=== Supplied material ===
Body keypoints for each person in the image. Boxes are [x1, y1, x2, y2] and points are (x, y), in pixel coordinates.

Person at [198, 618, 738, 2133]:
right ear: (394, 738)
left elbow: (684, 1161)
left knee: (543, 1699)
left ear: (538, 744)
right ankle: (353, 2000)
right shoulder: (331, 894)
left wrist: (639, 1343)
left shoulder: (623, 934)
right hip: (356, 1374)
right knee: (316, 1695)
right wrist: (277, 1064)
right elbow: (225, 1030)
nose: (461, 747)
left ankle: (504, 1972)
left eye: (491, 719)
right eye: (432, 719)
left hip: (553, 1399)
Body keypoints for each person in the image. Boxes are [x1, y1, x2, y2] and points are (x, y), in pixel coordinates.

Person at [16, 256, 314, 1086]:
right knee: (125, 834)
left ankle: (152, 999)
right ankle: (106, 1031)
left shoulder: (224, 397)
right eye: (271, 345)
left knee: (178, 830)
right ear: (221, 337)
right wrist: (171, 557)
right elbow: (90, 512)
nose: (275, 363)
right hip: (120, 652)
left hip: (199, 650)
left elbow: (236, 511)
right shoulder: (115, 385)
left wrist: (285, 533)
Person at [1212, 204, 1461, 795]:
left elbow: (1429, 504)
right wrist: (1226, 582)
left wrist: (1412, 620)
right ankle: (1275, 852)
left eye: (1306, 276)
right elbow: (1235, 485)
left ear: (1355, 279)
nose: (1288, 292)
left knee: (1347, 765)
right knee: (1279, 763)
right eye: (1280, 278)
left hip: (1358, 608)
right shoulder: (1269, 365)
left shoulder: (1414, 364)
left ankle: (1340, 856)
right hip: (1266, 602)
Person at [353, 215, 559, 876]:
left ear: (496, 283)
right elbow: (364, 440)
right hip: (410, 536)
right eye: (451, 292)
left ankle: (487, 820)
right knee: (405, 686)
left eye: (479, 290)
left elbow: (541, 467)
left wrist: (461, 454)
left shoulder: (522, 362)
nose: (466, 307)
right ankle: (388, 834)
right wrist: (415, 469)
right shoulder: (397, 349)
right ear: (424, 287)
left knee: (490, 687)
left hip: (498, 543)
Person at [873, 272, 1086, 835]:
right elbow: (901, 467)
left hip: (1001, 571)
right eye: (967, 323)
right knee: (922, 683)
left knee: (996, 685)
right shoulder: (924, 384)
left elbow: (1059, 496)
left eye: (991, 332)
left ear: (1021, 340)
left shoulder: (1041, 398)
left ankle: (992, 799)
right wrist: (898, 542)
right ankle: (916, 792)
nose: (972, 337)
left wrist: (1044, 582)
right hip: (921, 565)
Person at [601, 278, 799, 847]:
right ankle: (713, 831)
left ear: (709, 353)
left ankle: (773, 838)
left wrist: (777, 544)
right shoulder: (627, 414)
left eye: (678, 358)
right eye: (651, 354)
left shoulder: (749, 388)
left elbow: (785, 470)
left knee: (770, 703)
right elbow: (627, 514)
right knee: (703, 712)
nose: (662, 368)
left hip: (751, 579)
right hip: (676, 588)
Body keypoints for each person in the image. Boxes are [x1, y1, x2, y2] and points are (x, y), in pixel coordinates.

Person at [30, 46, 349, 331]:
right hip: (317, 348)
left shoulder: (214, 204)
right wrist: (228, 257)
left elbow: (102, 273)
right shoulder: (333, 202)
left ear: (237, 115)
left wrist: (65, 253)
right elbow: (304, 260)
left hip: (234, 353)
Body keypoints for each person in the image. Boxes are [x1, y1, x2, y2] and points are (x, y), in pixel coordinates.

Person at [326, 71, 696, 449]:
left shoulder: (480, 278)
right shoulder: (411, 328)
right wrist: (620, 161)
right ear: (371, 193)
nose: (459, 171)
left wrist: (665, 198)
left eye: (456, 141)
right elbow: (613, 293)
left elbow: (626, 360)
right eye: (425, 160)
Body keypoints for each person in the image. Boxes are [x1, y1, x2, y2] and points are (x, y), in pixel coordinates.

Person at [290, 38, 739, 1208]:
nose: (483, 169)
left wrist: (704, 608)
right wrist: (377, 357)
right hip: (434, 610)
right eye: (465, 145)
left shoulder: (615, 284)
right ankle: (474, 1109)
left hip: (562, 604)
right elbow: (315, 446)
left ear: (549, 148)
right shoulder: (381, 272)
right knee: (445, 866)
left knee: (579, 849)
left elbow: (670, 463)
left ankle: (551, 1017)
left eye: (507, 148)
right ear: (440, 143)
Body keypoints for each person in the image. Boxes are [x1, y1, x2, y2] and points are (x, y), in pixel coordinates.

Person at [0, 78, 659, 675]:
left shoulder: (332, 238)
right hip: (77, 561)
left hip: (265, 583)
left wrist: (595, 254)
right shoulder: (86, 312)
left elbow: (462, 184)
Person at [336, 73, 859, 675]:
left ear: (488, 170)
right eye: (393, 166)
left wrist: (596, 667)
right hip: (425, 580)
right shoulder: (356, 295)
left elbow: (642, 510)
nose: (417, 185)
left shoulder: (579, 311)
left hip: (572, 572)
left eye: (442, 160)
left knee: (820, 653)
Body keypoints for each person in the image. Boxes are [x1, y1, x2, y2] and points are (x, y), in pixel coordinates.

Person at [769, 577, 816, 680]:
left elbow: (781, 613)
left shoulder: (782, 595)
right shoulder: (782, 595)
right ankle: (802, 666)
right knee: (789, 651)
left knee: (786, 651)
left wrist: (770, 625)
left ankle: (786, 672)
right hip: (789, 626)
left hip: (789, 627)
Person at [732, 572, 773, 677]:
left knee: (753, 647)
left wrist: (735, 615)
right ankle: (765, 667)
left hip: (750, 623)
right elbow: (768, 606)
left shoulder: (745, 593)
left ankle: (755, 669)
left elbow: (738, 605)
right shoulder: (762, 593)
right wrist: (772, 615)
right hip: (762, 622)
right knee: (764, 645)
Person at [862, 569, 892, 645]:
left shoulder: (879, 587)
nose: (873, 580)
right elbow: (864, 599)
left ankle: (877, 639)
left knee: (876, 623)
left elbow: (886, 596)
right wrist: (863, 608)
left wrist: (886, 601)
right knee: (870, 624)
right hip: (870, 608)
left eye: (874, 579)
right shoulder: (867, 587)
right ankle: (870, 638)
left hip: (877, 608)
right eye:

=== Required action ===
All the records shown above need to be given again exactly.

=== Exercise response ===
Body keypoints for each person in the image. Boxes are [x1, y1, x2, y2] and points are (x, y), in pixel coordinates.

Person at [198, 618, 738, 2133]:
right ear: (394, 738)
left elbow: (684, 1161)
left knee: (543, 1699)
left ear: (538, 744)
right ankle: (353, 2000)
right shoulder: (331, 894)
left wrist: (639, 1343)
left shoulder: (623, 934)
right hip: (356, 1374)
right knee: (316, 1695)
right wrist: (277, 1064)
right elbow: (225, 1030)
nose: (461, 747)
left ankle: (504, 1972)
left eye: (491, 719)
right eye: (432, 719)
left hip: (553, 1399)
Body keypoints for each person in the image. Boxes are [x1, y1, x2, y2] and points are (x, y), in pixel coordinates.

Person at [16, 256, 314, 1086]:
right knee: (125, 834)
left ankle: (152, 999)
right ankle: (106, 1031)
left shoulder: (224, 397)
right eye: (271, 345)
left knee: (178, 830)
right ear: (221, 337)
right wrist: (171, 557)
right elbow: (90, 512)
nose: (275, 363)
right hip: (120, 652)
left hip: (199, 650)
left elbow: (236, 511)
right shoulder: (115, 385)
left wrist: (285, 533)
Person at [1212, 204, 1461, 795]:
left elbow: (1429, 504)
right wrist: (1226, 582)
left wrist: (1412, 620)
right ankle: (1275, 852)
left eye: (1306, 276)
right elbow: (1235, 485)
left ear: (1355, 279)
nose: (1288, 292)
left knee: (1347, 765)
right knee: (1279, 763)
right eye: (1280, 278)
left hip: (1358, 608)
right shoulder: (1269, 365)
left shoulder: (1414, 364)
left ankle: (1340, 856)
right hip: (1266, 602)
Person at [353, 215, 559, 876]:
left ear: (496, 283)
right elbow: (364, 440)
right hip: (410, 536)
right eye: (451, 292)
left ankle: (487, 820)
right knee: (405, 686)
left eye: (479, 290)
left elbow: (541, 467)
left wrist: (461, 454)
left shoulder: (522, 362)
nose: (466, 307)
right ankle: (388, 834)
right wrist: (415, 469)
right shoulder: (397, 349)
right ear: (424, 287)
left knee: (490, 687)
left hip: (498, 543)
Person at [873, 272, 1086, 835]:
right elbow: (901, 467)
left hip: (1001, 571)
right eye: (967, 323)
right knee: (922, 683)
left knee: (996, 685)
right shoulder: (924, 384)
left elbow: (1059, 496)
left eye: (991, 332)
left ear: (1021, 340)
left shoulder: (1041, 398)
left ankle: (992, 799)
right wrist: (898, 542)
right ankle: (916, 792)
nose: (972, 337)
left wrist: (1044, 582)
right hip: (921, 565)
Person at [601, 278, 799, 847]:
right ankle: (713, 831)
left ear: (709, 353)
left ankle: (773, 838)
left wrist: (777, 544)
right shoulder: (627, 414)
left eye: (678, 358)
right eye: (651, 354)
left shoulder: (749, 388)
left elbow: (785, 470)
left knee: (770, 703)
right elbow: (627, 514)
right knee: (703, 712)
nose: (662, 368)
left hip: (751, 579)
right hip: (676, 588)
Body keypoints for each person in the image. Boxes are [x1, y1, x2, y2] and points are (x, y), in pixel coordinates.

Person at [30, 46, 349, 331]:
right hip: (317, 348)
left shoulder: (214, 204)
right wrist: (228, 257)
left elbow: (102, 273)
right shoulder: (333, 202)
left ear: (237, 115)
left wrist: (65, 253)
right elbow: (304, 260)
left hip: (234, 353)
Body keypoints for each person in the image. Boxes are [x1, y1, x2, y2] and points are (x, y), in pixel coordinates.

Person at [326, 71, 696, 449]:
left shoulder: (480, 278)
right shoulder: (411, 328)
right wrist: (620, 161)
right ear: (371, 193)
nose: (459, 171)
left wrist: (665, 198)
left eye: (456, 141)
right elbow: (613, 293)
left elbow: (626, 360)
right eye: (425, 160)
Body keypoints for each person in the image. Boxes are [x1, y1, x2, y2] and points are (x, y), in pixel coordinates.

Person at [290, 38, 739, 1208]:
nose: (483, 169)
left wrist: (704, 608)
right wrist: (377, 357)
right hip: (434, 610)
right eye: (465, 145)
left shoulder: (615, 284)
right ankle: (474, 1109)
left hip: (562, 604)
right elbow: (315, 446)
left ear: (549, 148)
right shoulder: (381, 272)
right knee: (445, 866)
left knee: (579, 849)
left elbow: (670, 463)
left ankle: (551, 1017)
left eye: (507, 148)
right ear: (440, 143)
Body keypoints for each person in the image. Boxes are [x1, y1, x2, y2] and points are (x, y), in pixel coordinates.

Person at [0, 78, 659, 675]:
left shoulder: (332, 238)
right hip: (77, 561)
left hip: (265, 583)
left wrist: (595, 254)
right shoulder: (86, 312)
left elbow: (462, 184)
Person at [336, 73, 859, 675]:
left ear: (488, 170)
right eye: (393, 166)
left wrist: (596, 667)
right hip: (425, 580)
right shoulder: (356, 295)
left elbow: (642, 510)
nose: (417, 185)
left shoulder: (579, 311)
left hip: (572, 572)
left eye: (442, 160)
left knee: (820, 653)
Body keypoints for each person in the image. Boxes are [x1, y1, x2, y2] and points are (x, y), in pixel coordinates.

Person at [769, 577, 816, 680]:
left elbow: (781, 613)
left shoulder: (782, 595)
right shoulder: (782, 595)
right ankle: (802, 666)
right knee: (789, 651)
left knee: (786, 651)
left wrist: (770, 625)
left ankle: (786, 672)
right hip: (789, 626)
left hip: (789, 627)
Person at [732, 572, 773, 677]:
left knee: (753, 647)
left wrist: (735, 615)
right ankle: (765, 667)
left hip: (750, 623)
right elbow: (768, 606)
left shoulder: (745, 593)
left ankle: (755, 669)
left elbow: (738, 605)
right shoulder: (762, 593)
right wrist: (772, 615)
right hip: (762, 622)
right knee: (764, 645)
Person at [862, 569, 892, 645]:
left shoulder: (879, 587)
nose: (873, 580)
right elbow: (864, 599)
left ankle: (877, 639)
left knee: (876, 623)
left elbow: (886, 596)
right wrist: (863, 608)
left wrist: (886, 601)
right knee: (870, 624)
right hip: (870, 608)
left eye: (874, 579)
right shoulder: (867, 587)
right ankle: (870, 638)
left hip: (877, 608)
right eye:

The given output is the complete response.